Durante dos meses consiguió esquivar con éxito a su vecina, a pesar de que no fue tan afortunado con la búsqueda de una nueva vivienda. Sonreía agradecido cada vez que veía aquella puerta cerrada, o cuando salía o entraba de casa y no había rastro de su presencia. Con el paso de las semanas, Enrique notó que se desintoxicaba; estaba más centrado en el trabajo, a pesar de seguir siendo un androide inanimado. Recordaba a Elena como una anécdota más de su vida, una bella mujer que le había hecho tambalear el sentido común. Pero nada más. Hasta el día en que se cruzó su imagen de nuevo.

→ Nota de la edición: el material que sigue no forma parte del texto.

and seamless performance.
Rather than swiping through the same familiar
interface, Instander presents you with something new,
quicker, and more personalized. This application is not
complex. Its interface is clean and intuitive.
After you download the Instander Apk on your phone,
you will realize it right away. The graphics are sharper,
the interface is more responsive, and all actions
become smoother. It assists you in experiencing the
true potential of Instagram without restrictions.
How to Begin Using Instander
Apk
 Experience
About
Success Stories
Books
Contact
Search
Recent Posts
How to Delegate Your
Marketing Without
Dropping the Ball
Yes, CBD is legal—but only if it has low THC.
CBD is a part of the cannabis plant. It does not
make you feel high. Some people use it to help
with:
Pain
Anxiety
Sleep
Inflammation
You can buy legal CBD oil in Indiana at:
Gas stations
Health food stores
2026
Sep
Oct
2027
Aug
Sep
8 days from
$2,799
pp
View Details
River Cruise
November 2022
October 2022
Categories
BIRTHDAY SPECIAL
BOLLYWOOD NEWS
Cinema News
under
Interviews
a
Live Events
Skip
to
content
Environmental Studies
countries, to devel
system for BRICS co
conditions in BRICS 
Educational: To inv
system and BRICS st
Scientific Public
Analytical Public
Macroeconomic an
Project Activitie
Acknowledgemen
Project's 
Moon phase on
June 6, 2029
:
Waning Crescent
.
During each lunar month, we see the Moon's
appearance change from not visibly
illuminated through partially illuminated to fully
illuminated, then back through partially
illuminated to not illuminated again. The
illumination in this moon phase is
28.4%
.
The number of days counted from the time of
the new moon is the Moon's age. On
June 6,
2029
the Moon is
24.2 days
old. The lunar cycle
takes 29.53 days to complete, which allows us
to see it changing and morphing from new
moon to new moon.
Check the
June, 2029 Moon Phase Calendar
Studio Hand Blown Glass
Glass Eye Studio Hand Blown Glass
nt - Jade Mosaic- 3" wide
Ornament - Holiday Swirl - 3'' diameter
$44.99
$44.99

Fue de camino a la biblioteca del barrio, mientras buscaba el carnet de socio en la cartera. Y lo consiguió sacar, junto a aquella fotografía desde la cual aquella preciosa enfermera le sonreía mientras empujaba una silla de ruedas. Aquella sonrisa en papel zarandeó el pulso sedado de Enrique, junto con la viveza del recuerdo de aquella joven y el deseo urgente y malherido que sólo ella sabía provocarle. Elena en la entrada de su nuevo piso. Elena asustada en el portal. Elena sacando a pasear a un anciano. Elena devorando a su amante. Elena rechazando a su amante. Sin apenas hablar con ella, sentía conocerla como a su más íntima amiga. Y tuvo la certeza de que si esa misma noche no conocía el tacto de su piel, moriría. Así que deshizo el camino de la biblioteca hasta su casa, rebosante de valor y decidido a saltar cualquier obstáculo con el fin de hacerla suya. Incluso si aquel obstáculo era la oposición de la joven a sus peticiones sensuales.

Cuando llegó, la puerta estaba abierta.